Drawing a Line after the Aziz Ansari Situation

As more victims come forward, there needs to be a discussion of how to define sexual assault.

January 16, 2018

Most of our staff editorials consist of the combined view of the editorial board, which is comprised of 14 students–both male and female. This editorial, however, is different. We decided to present our views based on gender because we believe that in order to truly understand this topic, we need to validate the different perspectives and unique experiences of both males and females.

Female Perspective

The shocking number of victims coming forward should make us all that more aware of how easily these situations can happen. It is a positive development that these victims are being heard, and that society is responding so forcefully to their claims.

A few days ago, a comedian, Aziz Ansari, was accused of sexual assault by a woman called “Grace.” We believe that Grace’s story about her encounter with Aziz Ansari is true, and we understand what she meant when she compared Ansari’s sexual mannerisms to those of a horny, entitled 18 year-old boy because these are the exact experiences of many girls our age.

------------------------------------------------------------

◆ Exercise instructions:
1. Answer these questions using the editorial about the Aziz Ansari situation, one line each:
(a) How many students are on the editorial board?
(b) What name does the editorial use for the woman who accused Ansari?
(c) On what date was the editorial published?
2. List every number written in numerals in the editorial about the Aziz Ansari situation.
3. Continue the editorial about the Aziz Ansari situation from its last sentence, keeping the female perspective.

◆ Dataset extract:
------------------------------------------------------------

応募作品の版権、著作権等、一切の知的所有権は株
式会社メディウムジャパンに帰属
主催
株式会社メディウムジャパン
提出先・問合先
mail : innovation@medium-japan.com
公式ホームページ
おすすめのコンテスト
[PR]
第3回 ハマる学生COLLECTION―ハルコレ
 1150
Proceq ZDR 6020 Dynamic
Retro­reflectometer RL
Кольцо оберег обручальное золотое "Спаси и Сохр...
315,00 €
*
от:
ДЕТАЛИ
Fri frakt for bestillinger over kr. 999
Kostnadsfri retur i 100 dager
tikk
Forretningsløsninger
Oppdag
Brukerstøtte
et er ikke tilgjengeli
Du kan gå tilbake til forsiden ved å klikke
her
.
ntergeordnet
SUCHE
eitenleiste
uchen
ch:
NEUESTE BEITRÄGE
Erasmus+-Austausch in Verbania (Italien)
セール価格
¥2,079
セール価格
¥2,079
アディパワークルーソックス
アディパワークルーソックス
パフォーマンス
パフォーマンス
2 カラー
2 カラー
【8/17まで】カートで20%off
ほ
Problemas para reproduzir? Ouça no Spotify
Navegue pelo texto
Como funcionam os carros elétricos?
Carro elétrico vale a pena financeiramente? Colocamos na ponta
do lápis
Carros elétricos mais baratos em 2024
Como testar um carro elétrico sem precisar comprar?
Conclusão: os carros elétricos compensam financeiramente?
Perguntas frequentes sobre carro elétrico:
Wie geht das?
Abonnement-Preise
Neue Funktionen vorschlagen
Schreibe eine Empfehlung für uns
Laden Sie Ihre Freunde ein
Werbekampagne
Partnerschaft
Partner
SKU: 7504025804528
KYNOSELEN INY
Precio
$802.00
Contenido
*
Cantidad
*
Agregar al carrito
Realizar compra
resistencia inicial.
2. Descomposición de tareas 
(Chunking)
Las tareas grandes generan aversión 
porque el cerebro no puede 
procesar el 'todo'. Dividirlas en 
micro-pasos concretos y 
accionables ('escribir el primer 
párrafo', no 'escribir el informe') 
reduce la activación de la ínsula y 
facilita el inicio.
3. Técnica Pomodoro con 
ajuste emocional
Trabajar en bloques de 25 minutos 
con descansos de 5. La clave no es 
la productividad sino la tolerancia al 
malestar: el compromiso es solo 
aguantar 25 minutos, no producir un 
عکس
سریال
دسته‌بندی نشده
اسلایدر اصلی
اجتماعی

------------------------------------------------------------

◆ Numbered answers:
1.
(a) 14
(b) Grace
(c) January 16, 2018

2. 16, 2018, 14, 18

3.
But we don’t agree with her estimation that what occurred was sexual assault.

“Can I identify with Grace? Yes. Was I disgusted with Ansari’s behavior? Yes. Do I believe it was sexual assault? No,” said one female board member.

It is not appropriate for a man to coerce someone into sexual contact.

“I’ve been in situations of coerced sexual involvement a countless number of times,” said a female board member. “I can’t say that I was completely comfortable with it, but I will speak truthfully and say that while my initial intentions [in those situations] may not have been to engage in anything sexual, coercing has been effective on me. If I regret it after, the only person I can blame is myself.”

It’s difficult for us to stand with Grace in her fight. Because that’s just it– she didn’t fight.

By her own account, Grace was not physically forced to do anything in Ansari’s apartment. Coerced, perhaps, but not forced.

There was coercion, which she had the choice to refuse, but it’s bears acknowledging that this case was a little different because of Ansari’s status. As a female board member said, “she may have felt coerced because he was someone famous.”

But Grace never once mentioned trying to leave, and all of the “signals” she gave Ansari could have been easily misinterpreted.

“Maybe it’s wrong of me to be asking this,” said one female board member, “but what did Grace expect when she accompanied him back to his apartment? And if she was uncomfortable, why did she comply with his requests once they arrived?”

Our society is striving to achieve equality, but in order to be equal, both parties must claim responsibility for their actions.

Taking away Grace’s responsibility in this situation undermines her right to have power in the first place.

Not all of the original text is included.